Filling in $x_i n < k_i$, we get the recurrence $x_i = \frac{1}{2c'} \sum_{i=0}^{c'-1} x_i$ (plus some small $\varepsilon$) with $x_0 = 1$. Solving this yields $x_i = \frac{\binom{2i}{i}}{4^i}$: see my question on math.stackexchange.com for the derivation by @Daniel Fisher. Plugging this into $\frac{n^2}{4c'} \left(\sum_{i=0}^{c'-1} x_i\right)^2$ and using our insight into the recurrence gives us cuts of size $\frac{n^2}{4c'} \left(2c' \frac{\binom{2c'}{c'}}{4^{c'}}\right)^2 = n^2 c' \left(\frac{\binom{2c'}{c'}}{4^{c'}}\right)^2$. Using properties of this central binomial coefficient, we have $\lim_{c' \to \infty} c' \left(\frac{\binom{2c'}{c'}}{4^{c'}}\right)^2 = \frac{1}{\pi}$ (also see my question on math.stackexchange.com).
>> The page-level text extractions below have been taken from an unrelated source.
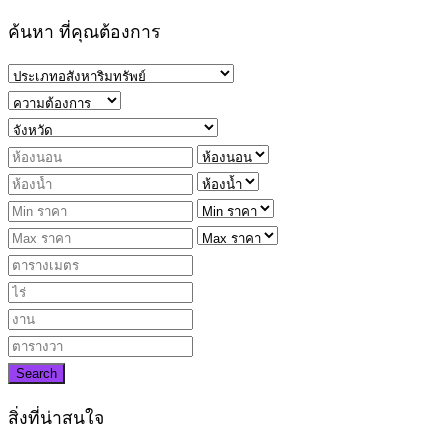
ค้นหา ที่คุณต้องการ
Search
สิ่งที่น่าสนใจ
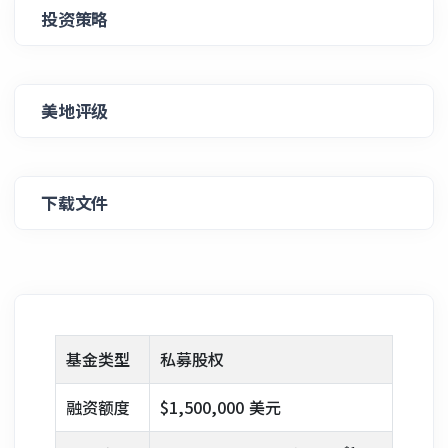
投资策略
美地评级
下载文件
基金类型
私募股权
融资额度
$1,500,000 美元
The number of edges is approximately $\frac{n^2}{2} \sum_{i=0}^{c-1} x_i^2 = \frac{n^2}{2} \sum_{i=0}^{c-1} \left(\frac{\binom{2i}{i}}{4^i}\right)^2$. By known properties we have $\frac{1}{\sqrt{4i}} \leq \frac{\binom{2i}{i}}{4^i}$. Filing in gives at least $\frac{n^2}{2} \sum_{i=0}^{c-1} \left(\frac{1}{\sqrt{4i}}\right)^2 = \frac{n^2}{8} \sum_{i=0}^{c-1} \frac{1}{i}$ which is asymptotically $\frac{n^2}{8} \log c$ as $c$ goes to infinity.
We therefore have $\frac{\delta(S, \bar{S})}{|E|}$ is asymptotically equal to $\frac{8}{\pi \log c}$ as $c$ goes to infinity, showing that the algorithm can return cuts that are arbitrarily low fractions of $|E|$.